Pattern Matching in Python

Project description

pyPMatch

This is work in progress! Expect some rough spots, and some features to still be missing.

pyPMatch provides Pattern Matching in Python. It is mostly based on pattern matching as found in Scala. Its main objective is to deconstruct objects, and thereby check if any given object fulfills the criteria to be deconstructed in a particular way.

This document gives a rough, unpolished overview of pyPMatch, and its abilities. Better documentation can be found in the doc-folder, in particular the introduction. There is also a FAQ further below.

pyPMatch requires at least Python 3.4.

Example

pyPMatch was initially developed for analysis of Python code via its Abstract Syntax Tree (AST). The example below shows how pyPMatch's pattern matching can be used to implement a very simple code optimiser.
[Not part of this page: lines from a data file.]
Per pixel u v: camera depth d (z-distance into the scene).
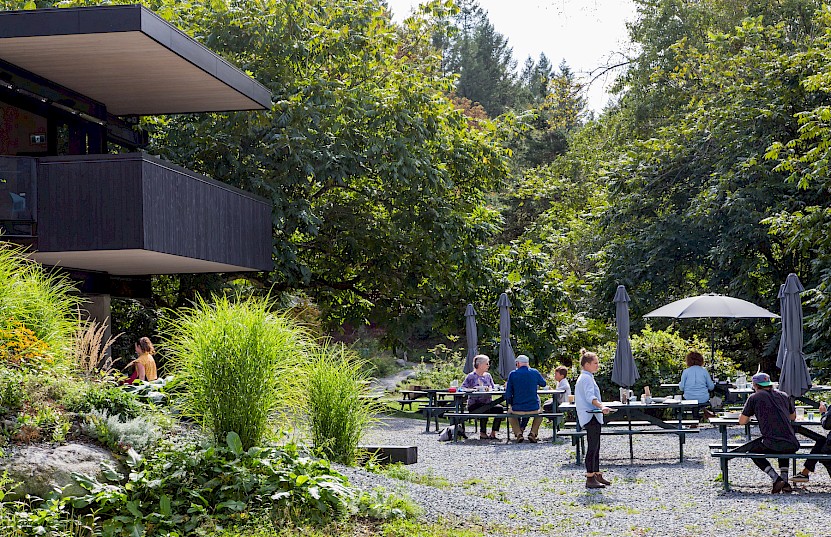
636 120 37.84
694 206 27.84
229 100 19.00
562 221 40.44
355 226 24.19
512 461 13.58
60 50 14.70
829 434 10.67
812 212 21.80
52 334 9.62
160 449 8.41
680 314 17.95
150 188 14.31
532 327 26.91
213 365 9.04
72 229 14.18
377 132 22.92
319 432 10.98
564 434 13.28
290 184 21.61
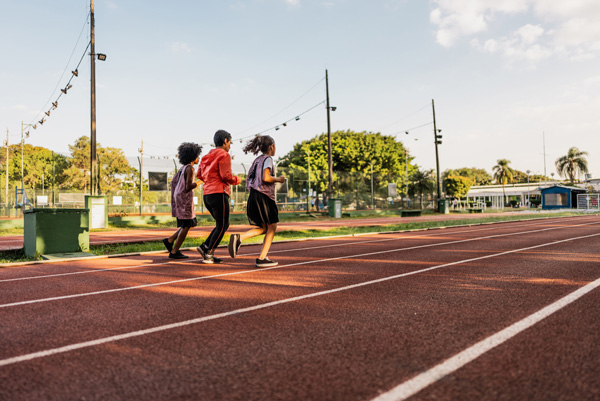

However, there is nothing special about the ast-module from pyPMatch's point of view, and you can equally use it in combination with anything else.

import ast
from ast import Add, BinOp, Num

def simplify(node):
    match node:
        case BinOp(Num(x), Add(), Num(y)):
            return Num(x + y)
        case BinOp(Num(n=x), Sub(), Num(n=y)):
            return Num(x - y)
        case ast.UnaryOp(ast.USub(), x @ Num()):
            return Num(-x.n)
        case _:
            return node

You will find more examples in the examples folder; just run run_example.py.

There is also some documentation in the doc-folder, in particular the introduction.

Usage

Install pyPMatch

In order to install the pyPMatch library, simple do:

pip install pyPMatch

Compile/Execute Code Directly

If you simply want to take pyPMatch on a test drive, use pyma_exec as shown below.

from pmatch import pama_exec

my_code = """
from random import randint
match randint(0, 19):
    case 0:
        print("nothing")
    case 1 | 4 | 9 | 16:
        print("a square")
    case 2 | 3 | 5 | 7 | 11 | 13 | 17 | 19:
        print("a prime")
    case _:
        print("some other number")
"""

pama_exec(my_code)

It is equally possible to retrieve, and inspect the code generated by pyPMatch, using the function pama_translate:

from pmatch import pama_translate

my_code = """
from random import randint
match randint(0, 19):
    case 0:
        print("nothing")
    case 1 | 4 | 9 | 16:
        print("a square")
    case 2 | 3 | 5 | 7 | 11 | 13 | 17 | 19:
        print("a prime")
    case _:
        print("some other number")
"""

code, match_code = pama_translate(my_code)
print(code)         # the translation of the original code
print("=" * 80)
print(match_code)   # additional code for the actual matching

Import Code From Python Modules

It is probably more convenient to install the auto import hook, so that all modules in your package/project are compiled using the pyPMatch-compiler (if they contain a case statement, that is). The auto import is installed directly through the import of enable_auto_import.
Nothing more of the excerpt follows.